NSA whistleblower William Binney says that the NSA is recording 3 billion calls per day.
http://www.masslive.com/...
One of the diaries on the NSA Spying program devolved into a pie fight on whether or not it was possible for the NSA to deal with and store all of the phone conversations that occur in the US--that the volume of 3 billion is just to high for the NSA to deal with. And there were some pretty bad assertions made, based on a lack of knowledge about audio compression. It was also asserted that compression uses to much computing power -- however all cell providers already use advanced compression at the source.
There's a lot of unknowns, true, but the technology is quite possible.
So a few quick facts:
The assumption people have made seems to be that bit rates need to be similar to what is used for compressed internet / music radio. That is not the case.
1. Speech encoding is no where near as data intensive as music encoding, because the human voice has a very limited range. While "CD Quality" uses 16 bit / 44.1 samples per second, and pro audio uses much higher rates (24 bit /192K samples is now common) , speech encoding is limited to 8 bit 8K samples per second with no troubles - perhaps much less, 7K samples would still give more than enough to pass the Nyquist frequency for the very highest speech frequencies (speech range is 350 - 3400 hz, you need to double that and / or filter the high end to avoid 'foldover')

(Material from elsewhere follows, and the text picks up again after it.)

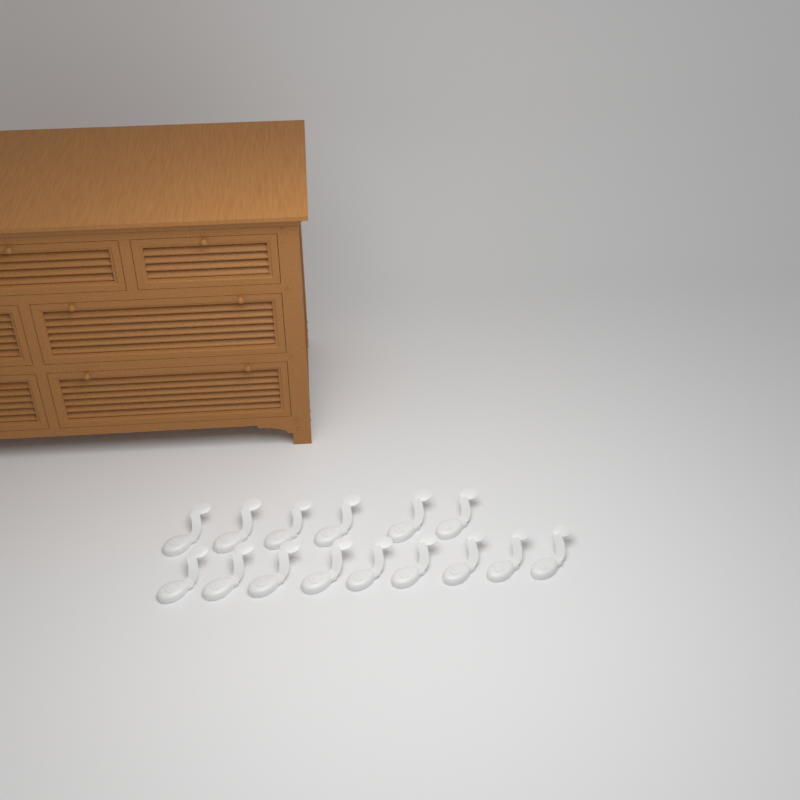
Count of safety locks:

So 1 hour of audio would be around 23.8 megs of storage, maybe much less.
This is not compression - it's the full version. And it's one reason why music on hold sounds so crappy today -- the system is not optimized for music frequencies.
2. All voice calls already use compression.

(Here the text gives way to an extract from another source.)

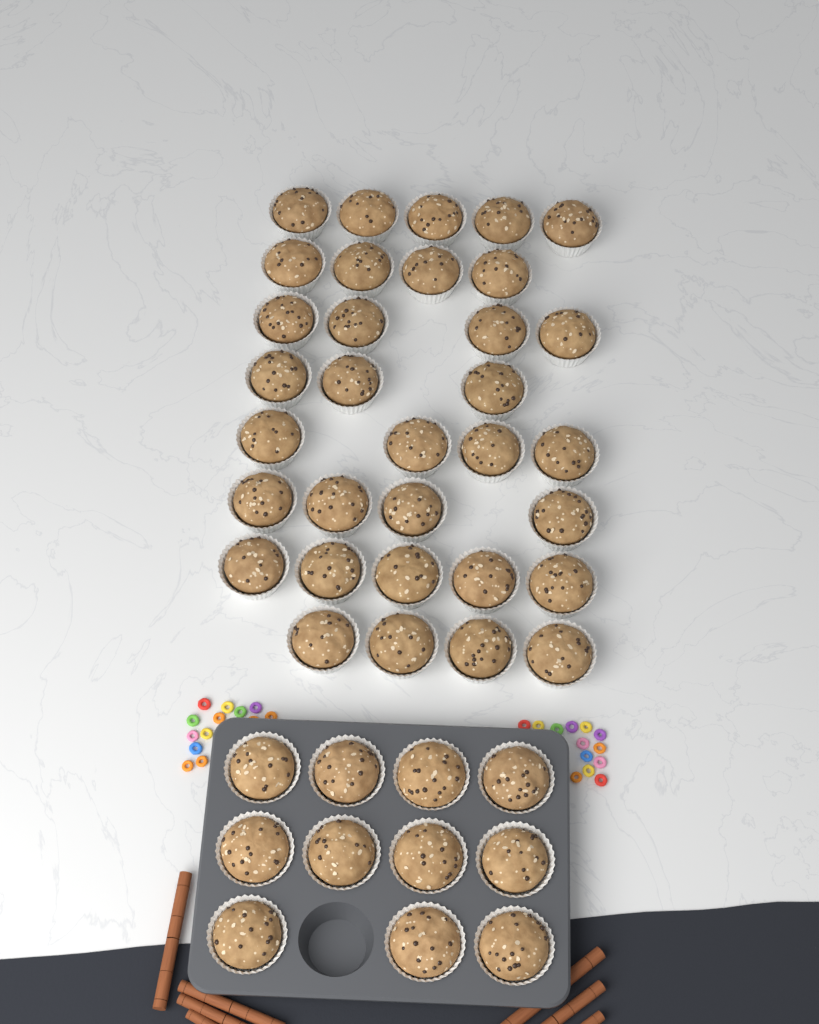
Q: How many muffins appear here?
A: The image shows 44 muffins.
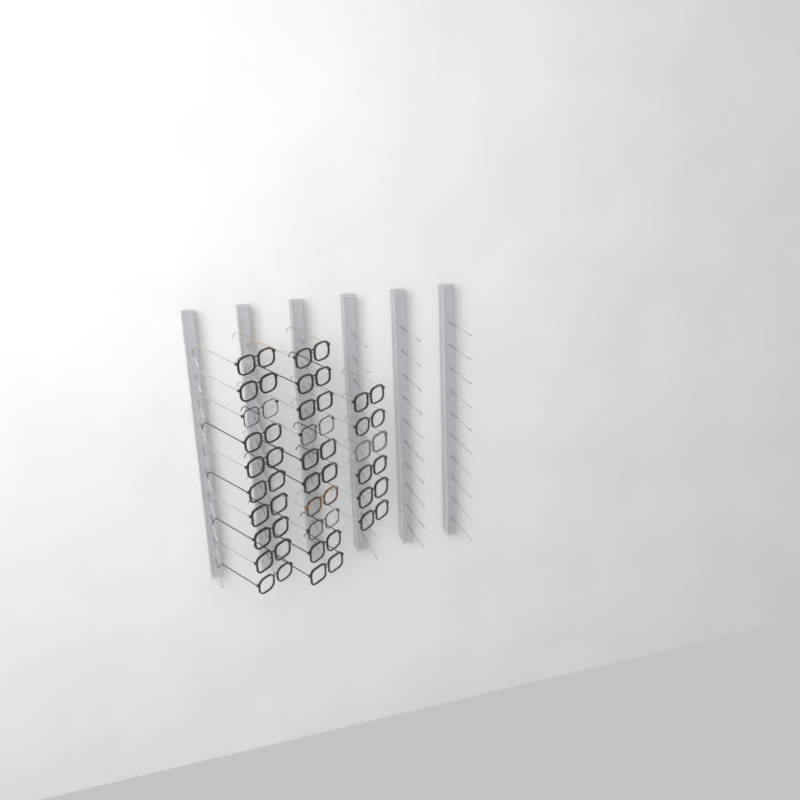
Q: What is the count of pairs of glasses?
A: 26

It was the driving force behind cell providers changing from Analog to Digital in the mid 1990's, because even the early digital systems allowed many more user per tower. Since then, they have added more and more calls / cell tower by both increasing data rates and better and better compression rates, which today with 4G are very high.
4G already uses an algorithm based on a Fast Fourier Transform (breaks down audio into it's harmonics) , but takes even that to another level: 20x data compression at the source is common.
Which brings us to 1.19 Megabytes per hour of storage before any special NSA compression.
(0.00000113487243652314 terabytes)
A 3 terabyte hard drive starts at $56 retail.
3. Any pauses, hold time, any blank spaces in conversation I imagine use no or almost no space at all in a FFT based compression system, because only the actual harmonics need to be stored, nothing more. It's possible that low voices could use less data than higher children's or females voices.
4. The length of the average telephone call is now half what it once was: it's now 1.40 minutes--it was almost 4 minutes in 2003.
5. Calls to customer service, 800 numbers, and corporate data centers do not need to be stored- they're probably already recorded and stored anyway by the corporation.
What this all means in terms of actual storage needs I don't know because first of all I don't know how much space is saved by #3, and because it's obvious that the NSA would be using much more advanced compression tech than the cell providers need, but overall it's a lot less raw data than the numbers some people were throwing around yesterday.
With special techniques, the NSA could get this data to be much smaller.
Here's another possibility: the data may not be stored as audio at all, but run through SIRI like speech recognition software, discarded, and stored as text, either selectively based on keywords, or all of it. That certainly seems like the most usable way to keep and sort through this data.